I firmly believe that living a life for Jesus Christ is the greatest adventure a person could ever be a part of. I mean, to have your life transformed by God. To really know what love is. To have your prayers answered by the invisible God. To see bonified miracles happen right in front of you. To have a 3,000 year old book speak to the very core of your life. To be able to be a part of what God is doing on this earth. To know that one day you’ll be in His presence. There’s just nothing that compares to a life lived for the Lord.

But sometimes we don’t seem to have much adventure in our Christian life. Sometimes we find ourselves a little bored or frustrated or even defeated. But it doesn’t have to be that way. The great adventure awaits us all because of Jesus Christ. We simply need to put into practice a few key principles that will enable us to experience all that God has for us.

In today’s passage we’ll be looking at an event that took place in Peter’s and John’s great adventure for the Lord. And I’ll bet that each of us here today will be able to relate to at least one of the characters in this story.

[Read Acts 3:1-10.]

Now that must have been one exciting adventure to be a part of. As we take a closer look at this event we’re going to see principles that’ll help us with our own great adventure.

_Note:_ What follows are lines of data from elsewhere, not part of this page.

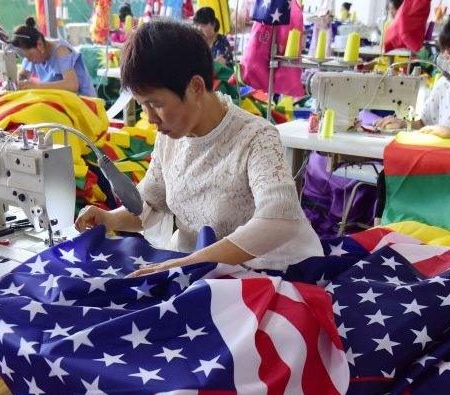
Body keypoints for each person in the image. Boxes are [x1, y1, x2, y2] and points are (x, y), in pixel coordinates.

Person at [74, 20, 322, 274]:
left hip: (273, 273)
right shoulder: (171, 137)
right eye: (142, 106)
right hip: (206, 272)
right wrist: (108, 218)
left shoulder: (256, 137)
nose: (149, 118)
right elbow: (150, 204)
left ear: (196, 87)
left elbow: (279, 219)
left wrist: (184, 264)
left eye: (156, 104)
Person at [12, 17, 96, 97]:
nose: (28, 60)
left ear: (39, 45)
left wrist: (36, 86)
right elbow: (22, 75)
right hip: (62, 102)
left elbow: (72, 85)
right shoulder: (32, 55)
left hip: (83, 104)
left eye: (29, 56)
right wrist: (19, 83)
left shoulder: (61, 51)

[3] First of all, the great adventure is guided by purpose.

[Read Acts 3:1-3.]

Now there’s three different persons mentioned in this passage – “them” who carried the lame man to the Temple, the lame man himself and Peter and John. Each of these persons represent a different kind of life-purpose.

1. “Them” – going through the motions, self-centered purpose

Now basically we don’t know anything about these guys except the fact that they

carried this lame man, presumably from his home, every day to the Temple to beg for money where there were a lot of people. Now we don’t know how long they’d been doing it, but we do know that the man had been lame from birth and 4:22 tells us the man was 40 years old. So it’s safe to say that these men had done this for some time. This was their daily ritual. Maybe they did it as a favor? Maybe they did it out of duty? Maybe they did it for legalistic, religious reasons? But every day they went through the motions and took him to the Temple.

But I have some questions for these obviously able-bodied men. How come they didn’t help the poor man? I mean, instead of picking the guy up at his home, taking him to the Temple, picking him up after a few hours of begging and bringing him back home – why not just feed the poor guy a meal?